With Austen's texts, however, glancing removes much of the pleasure and the tone. Stillman says, "I think we have these reading habits where we skim over looking for information. We look for plot and story, and we're not sinking into the experience. And so saying it obliges you to sink into the tone, which is so important."

By putting his stories in narrow stretches like the Manhattan neighborhoods in Metropolitan or rural England in Love & Friendship, Stillman says he can tell relatable stories, even if viewers have never set foot where he has.

"That's the intention. Most things to be about something should be a narrow stretch because Everyman stories don't interest me that much. It has to be kind of specific.

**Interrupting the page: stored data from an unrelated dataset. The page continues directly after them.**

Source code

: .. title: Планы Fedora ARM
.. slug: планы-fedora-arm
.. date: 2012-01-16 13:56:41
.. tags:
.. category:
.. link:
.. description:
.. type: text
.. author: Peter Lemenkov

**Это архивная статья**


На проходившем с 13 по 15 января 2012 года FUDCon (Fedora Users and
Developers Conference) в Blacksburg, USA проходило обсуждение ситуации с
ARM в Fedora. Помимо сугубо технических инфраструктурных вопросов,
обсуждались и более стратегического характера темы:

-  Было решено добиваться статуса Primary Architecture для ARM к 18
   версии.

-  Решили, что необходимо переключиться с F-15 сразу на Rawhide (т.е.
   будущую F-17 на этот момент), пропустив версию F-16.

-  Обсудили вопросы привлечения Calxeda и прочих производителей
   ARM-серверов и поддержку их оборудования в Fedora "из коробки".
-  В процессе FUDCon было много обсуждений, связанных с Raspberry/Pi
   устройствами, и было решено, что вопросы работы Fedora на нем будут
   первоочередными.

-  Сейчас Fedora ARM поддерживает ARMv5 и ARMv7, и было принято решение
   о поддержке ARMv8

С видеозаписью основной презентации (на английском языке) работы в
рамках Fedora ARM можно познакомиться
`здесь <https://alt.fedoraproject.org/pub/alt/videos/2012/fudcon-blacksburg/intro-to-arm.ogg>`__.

Every sort of context has to have its own dynamics and its own interests, so I think this subject matter is as valid as others," he says.

"It's also more valid because a lot of the characters have ideas, and they're trying to kind of match the ideas to their identities so they're dealing with some significant stuff despite the sort of humor that's surrounding it. You've got to be honest with the material. With so many romantic comedies, I just think it's the high school nerd having his revenge on the popular kids."

That said, creating a convincing replica of Austen's landscapes and 18th-century London, which looks nothing like its past self, was tricky, so he and the company filmed Love & Friendship in Ireland. "It doesn't exist anymore in London. Georgian [architecture] still exists in Ireland. It's the backlot now for all these films because it still looks 18th century," he says.

Better for the Effort

Stillman has released only five feature films, but over the phone, he comes across as open and forthright and even grateful for the some of the struggles he has had.

"The two films I really had to sort of scrape to put everything together were Metropolitan and this one. This one had a much higher budget level. On Metropolitan, we had enough money to make it look good, but just the minimum for that kind of production," Stillman says.

For Love & Friendship, "The money came from all these different places: The Arte [France] in Europe, foreign sales, some private investors, friends I know, and it took a while to piece it all together, and we did. I think it somehow makes a film better when it's not just a bunch of cash coming down from on high, and you go ahead with the film. We really had to kind of earn everything.

"We were trying to find locations where they looked beautiful for several different things because then you're not spending all your time in cars and trucks going from one place to another, wasting creative time. You use every second of creative time in the same spot because all of these locations can look very different depending on which rooms you're in, which exterior you're in."